Сократ обвел взглядом своих последних гостей. «Впрочем, — подумал он, — последним гостем будет отравитель…» От выпученных глаз его не укрылось, что оживление его друзей во многом натужно: они через силу принимают навязанную им игру, надеясь однако не меньше его хоть немного забыться в ней. Вон Аполлодор, недавно пылавший румянцем от неловкого и тягостного безмолвия, теперь бледен так, что проступила голубоватая жилка на его виске.

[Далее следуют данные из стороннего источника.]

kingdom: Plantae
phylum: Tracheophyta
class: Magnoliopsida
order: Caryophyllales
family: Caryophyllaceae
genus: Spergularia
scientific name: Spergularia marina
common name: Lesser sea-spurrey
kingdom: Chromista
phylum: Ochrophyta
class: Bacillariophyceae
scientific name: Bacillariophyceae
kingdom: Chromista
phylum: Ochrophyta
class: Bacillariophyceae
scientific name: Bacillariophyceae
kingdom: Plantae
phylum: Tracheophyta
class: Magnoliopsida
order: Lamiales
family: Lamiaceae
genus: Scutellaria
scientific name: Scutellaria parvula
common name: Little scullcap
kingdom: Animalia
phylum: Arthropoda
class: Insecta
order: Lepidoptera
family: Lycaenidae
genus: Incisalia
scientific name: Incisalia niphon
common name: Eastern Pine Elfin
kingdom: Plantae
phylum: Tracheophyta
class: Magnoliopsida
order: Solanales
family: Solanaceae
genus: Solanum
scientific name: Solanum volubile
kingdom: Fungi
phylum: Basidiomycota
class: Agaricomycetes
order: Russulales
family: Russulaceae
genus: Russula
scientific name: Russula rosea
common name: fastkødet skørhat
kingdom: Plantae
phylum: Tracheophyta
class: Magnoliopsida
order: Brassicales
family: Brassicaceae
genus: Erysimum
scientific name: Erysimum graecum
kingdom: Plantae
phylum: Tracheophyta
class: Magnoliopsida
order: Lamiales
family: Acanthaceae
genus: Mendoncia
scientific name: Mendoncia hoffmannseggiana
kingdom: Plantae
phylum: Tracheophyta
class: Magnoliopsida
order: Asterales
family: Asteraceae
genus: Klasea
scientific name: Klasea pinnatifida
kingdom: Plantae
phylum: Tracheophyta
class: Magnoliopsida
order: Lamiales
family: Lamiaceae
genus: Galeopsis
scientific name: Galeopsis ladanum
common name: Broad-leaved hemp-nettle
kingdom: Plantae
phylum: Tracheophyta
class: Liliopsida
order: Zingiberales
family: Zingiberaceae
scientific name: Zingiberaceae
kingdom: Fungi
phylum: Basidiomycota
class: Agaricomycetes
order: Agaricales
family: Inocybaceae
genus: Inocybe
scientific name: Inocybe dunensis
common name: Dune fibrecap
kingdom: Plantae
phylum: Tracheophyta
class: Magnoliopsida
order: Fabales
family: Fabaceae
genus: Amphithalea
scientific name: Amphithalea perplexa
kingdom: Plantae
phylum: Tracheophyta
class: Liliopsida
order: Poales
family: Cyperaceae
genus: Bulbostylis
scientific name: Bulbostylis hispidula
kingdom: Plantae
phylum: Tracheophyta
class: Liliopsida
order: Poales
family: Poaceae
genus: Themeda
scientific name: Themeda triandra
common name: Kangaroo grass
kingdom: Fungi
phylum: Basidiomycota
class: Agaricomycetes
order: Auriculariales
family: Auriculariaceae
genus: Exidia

В разговоре он участия не принимает — это выше его сил. Но быть слушателем для него все же легче, чем самому лихорадочно подбирать слова, все равно бессильные передать глубину его горя… Да и остальные с тайной надеждой ждут начала беседы, зная, что вновь, при всем смятении своем, не раз придут в восторг от глубины его мысли и остроумия.
«Поддержи друзей своих! — шептал узнику его незримый советчик. — Любой ценой ободри их!»
«О Зевс Всемогущий, дай мне силы оправдать их надежды!» — безмолвно взмолился Сократ. А вслух произнес:
— И верно: у нас заведено делиться всем. Только зря вы, друзья, не захватили с собой амфору доброго вина: я бы вам — глоток мысли своей, вы бы мне — глоток винца! Вот и поделились бы!.. Ну чего ты, дружище Критон, глазами меня сверлишь? Чего хмуришься? Что сказать хочешь, старина?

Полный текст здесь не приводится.